WHAT IS BEING ASKED ->
Scan the entries for the word "React" and return every line that has it.

[Dataset records]
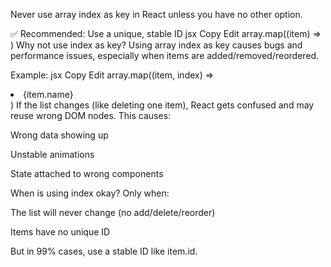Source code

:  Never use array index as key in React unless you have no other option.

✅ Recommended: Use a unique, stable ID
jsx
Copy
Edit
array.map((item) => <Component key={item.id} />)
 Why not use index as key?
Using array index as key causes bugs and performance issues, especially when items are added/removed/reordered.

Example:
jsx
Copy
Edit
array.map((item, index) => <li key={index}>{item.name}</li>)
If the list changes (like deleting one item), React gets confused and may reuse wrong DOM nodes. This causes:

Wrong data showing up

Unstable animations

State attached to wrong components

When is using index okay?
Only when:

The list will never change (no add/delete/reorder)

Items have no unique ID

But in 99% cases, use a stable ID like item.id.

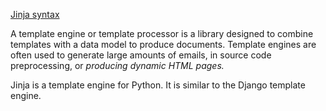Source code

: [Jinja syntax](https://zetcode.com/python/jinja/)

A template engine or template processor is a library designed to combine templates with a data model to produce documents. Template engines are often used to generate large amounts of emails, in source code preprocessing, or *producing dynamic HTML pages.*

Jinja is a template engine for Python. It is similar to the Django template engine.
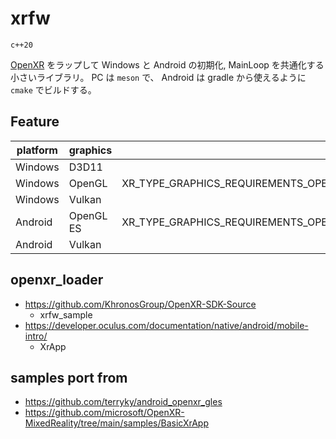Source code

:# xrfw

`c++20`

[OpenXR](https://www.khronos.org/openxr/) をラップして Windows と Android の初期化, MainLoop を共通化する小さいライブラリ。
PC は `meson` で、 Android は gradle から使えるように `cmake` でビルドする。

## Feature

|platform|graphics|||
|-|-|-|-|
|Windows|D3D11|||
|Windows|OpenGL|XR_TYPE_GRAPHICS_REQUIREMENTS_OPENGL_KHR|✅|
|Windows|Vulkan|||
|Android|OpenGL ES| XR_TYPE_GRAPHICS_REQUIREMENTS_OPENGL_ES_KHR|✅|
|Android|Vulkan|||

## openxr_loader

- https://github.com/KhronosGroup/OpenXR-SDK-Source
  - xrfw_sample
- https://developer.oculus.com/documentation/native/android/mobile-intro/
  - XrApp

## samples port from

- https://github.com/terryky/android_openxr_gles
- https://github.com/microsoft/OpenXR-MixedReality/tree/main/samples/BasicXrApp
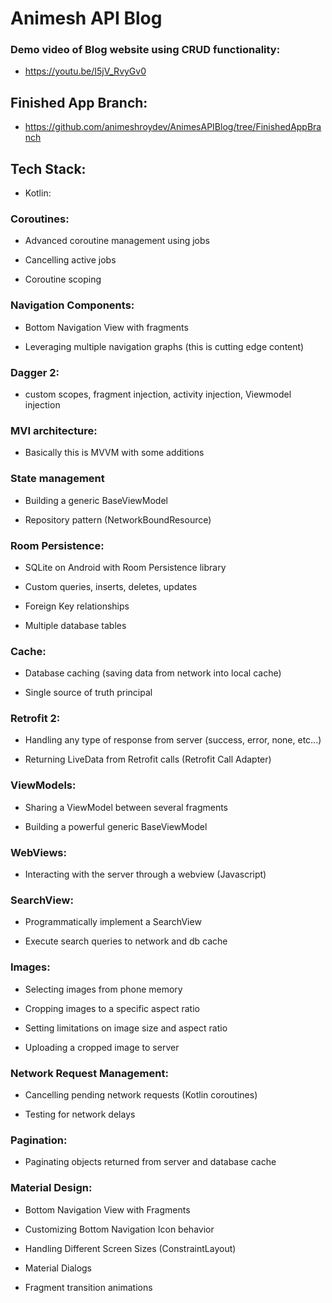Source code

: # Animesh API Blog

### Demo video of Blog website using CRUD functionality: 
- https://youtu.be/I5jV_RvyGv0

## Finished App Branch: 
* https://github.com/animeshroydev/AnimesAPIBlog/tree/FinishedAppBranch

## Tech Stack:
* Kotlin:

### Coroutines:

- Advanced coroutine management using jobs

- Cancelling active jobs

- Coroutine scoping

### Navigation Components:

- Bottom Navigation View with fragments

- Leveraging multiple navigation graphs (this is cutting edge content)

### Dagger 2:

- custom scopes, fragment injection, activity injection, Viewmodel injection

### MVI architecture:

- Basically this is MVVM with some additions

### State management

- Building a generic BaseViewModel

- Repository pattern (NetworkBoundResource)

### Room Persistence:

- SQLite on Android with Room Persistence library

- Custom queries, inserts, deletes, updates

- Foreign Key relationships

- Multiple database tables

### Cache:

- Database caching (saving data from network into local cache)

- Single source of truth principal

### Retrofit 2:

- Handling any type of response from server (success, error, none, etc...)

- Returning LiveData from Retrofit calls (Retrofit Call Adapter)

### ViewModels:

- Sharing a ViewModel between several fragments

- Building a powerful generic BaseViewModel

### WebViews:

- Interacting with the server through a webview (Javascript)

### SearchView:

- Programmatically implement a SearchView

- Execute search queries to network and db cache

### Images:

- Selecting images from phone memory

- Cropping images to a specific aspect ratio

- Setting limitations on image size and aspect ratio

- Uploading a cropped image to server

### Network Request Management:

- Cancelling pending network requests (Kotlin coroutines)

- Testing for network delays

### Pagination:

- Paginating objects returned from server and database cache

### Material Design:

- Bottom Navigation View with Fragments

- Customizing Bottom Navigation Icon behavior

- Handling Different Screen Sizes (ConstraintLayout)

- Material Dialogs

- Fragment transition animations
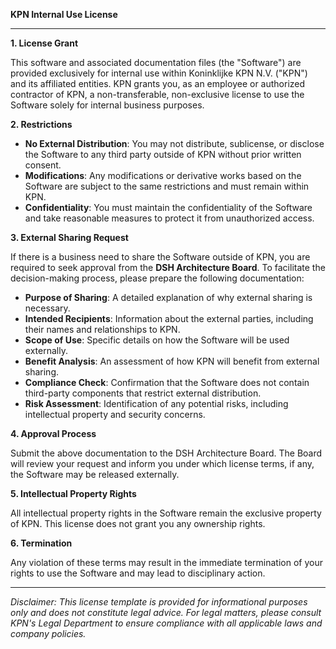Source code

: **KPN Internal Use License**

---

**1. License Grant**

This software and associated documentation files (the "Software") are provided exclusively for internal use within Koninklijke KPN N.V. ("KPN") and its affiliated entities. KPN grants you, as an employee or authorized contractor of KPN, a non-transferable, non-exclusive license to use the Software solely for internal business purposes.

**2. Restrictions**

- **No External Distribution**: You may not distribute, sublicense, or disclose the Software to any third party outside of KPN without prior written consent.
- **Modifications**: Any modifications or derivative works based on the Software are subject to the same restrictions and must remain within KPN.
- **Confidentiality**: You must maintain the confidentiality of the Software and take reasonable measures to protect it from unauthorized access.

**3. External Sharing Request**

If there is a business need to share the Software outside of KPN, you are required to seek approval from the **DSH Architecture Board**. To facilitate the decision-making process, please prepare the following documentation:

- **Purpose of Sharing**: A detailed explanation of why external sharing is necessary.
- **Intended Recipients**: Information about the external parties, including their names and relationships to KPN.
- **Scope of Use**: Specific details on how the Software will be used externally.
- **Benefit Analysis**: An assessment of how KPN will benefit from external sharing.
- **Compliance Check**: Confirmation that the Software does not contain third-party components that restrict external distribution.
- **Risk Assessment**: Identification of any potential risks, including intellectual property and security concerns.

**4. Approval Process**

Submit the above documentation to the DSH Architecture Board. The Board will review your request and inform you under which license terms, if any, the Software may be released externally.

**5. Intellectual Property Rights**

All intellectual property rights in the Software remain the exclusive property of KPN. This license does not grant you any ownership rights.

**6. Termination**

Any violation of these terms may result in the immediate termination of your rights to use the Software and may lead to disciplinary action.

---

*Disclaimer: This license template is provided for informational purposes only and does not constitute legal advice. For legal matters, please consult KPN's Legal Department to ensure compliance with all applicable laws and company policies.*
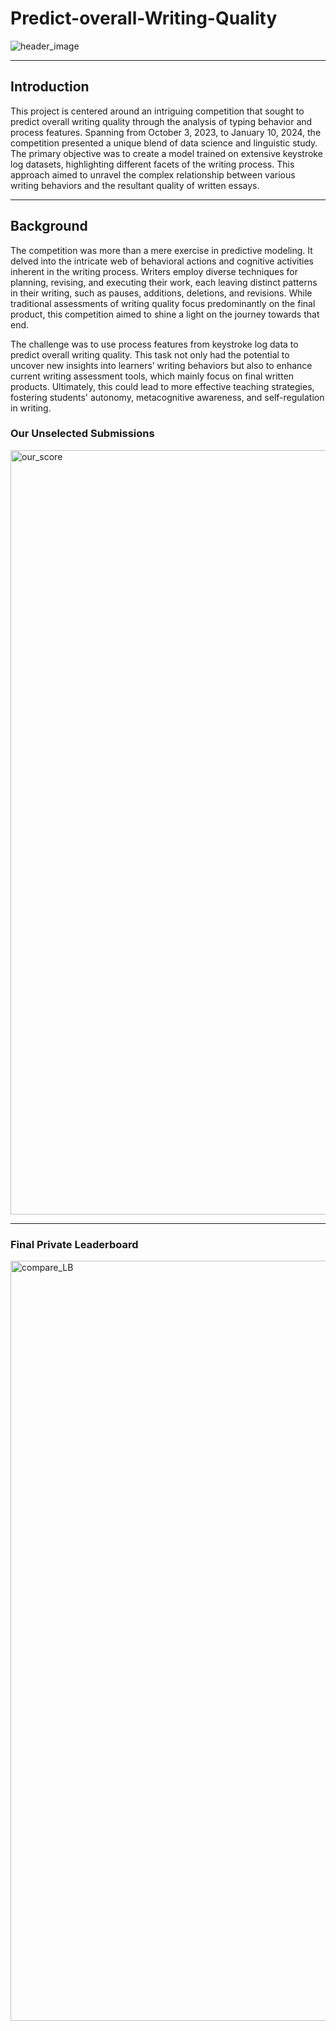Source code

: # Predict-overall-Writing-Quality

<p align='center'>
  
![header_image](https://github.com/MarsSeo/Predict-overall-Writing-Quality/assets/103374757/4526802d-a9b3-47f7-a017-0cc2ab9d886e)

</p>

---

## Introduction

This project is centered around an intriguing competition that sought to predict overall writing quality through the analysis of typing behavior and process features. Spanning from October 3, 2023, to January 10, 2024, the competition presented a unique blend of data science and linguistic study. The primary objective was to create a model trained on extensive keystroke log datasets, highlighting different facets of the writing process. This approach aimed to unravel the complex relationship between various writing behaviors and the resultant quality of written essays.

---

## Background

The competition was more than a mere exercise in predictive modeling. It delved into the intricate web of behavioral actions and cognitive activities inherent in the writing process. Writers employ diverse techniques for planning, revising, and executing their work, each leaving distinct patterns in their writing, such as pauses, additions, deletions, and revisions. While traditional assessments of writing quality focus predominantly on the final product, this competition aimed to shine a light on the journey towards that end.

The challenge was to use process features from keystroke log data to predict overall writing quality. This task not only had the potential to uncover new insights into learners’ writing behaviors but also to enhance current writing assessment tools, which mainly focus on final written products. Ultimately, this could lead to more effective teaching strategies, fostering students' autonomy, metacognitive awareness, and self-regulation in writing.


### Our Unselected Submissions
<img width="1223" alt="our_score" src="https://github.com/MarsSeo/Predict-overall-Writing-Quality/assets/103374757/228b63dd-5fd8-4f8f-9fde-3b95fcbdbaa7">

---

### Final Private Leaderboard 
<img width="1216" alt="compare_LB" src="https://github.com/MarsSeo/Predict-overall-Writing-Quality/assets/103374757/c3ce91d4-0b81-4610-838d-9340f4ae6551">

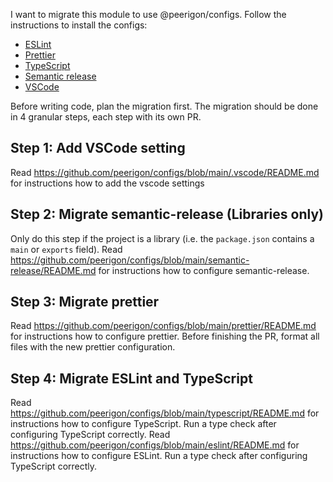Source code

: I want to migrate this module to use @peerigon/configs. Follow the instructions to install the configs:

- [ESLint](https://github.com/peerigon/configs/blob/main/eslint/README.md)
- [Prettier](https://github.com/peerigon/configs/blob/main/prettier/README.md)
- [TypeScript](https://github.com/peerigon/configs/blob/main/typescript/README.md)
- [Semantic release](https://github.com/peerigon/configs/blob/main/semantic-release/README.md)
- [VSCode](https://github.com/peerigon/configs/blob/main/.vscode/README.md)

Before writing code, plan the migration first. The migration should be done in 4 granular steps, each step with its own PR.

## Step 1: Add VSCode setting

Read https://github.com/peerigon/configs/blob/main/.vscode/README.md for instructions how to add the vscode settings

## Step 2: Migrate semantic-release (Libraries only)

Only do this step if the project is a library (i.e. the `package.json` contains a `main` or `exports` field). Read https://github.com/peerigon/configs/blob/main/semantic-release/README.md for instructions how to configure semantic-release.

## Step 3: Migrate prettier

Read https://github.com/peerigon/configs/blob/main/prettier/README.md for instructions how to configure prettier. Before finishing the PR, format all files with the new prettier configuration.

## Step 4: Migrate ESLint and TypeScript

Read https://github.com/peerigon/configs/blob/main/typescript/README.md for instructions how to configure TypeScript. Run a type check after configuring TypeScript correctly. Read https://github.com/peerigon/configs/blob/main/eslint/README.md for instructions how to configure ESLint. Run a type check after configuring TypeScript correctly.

WRITTEN RESPONSE ->
:  Never use array index as key in React unless you have no other option.
If the list changes (like deleting one item), React gets confused and may reuse wrong DOM nodes. This causes:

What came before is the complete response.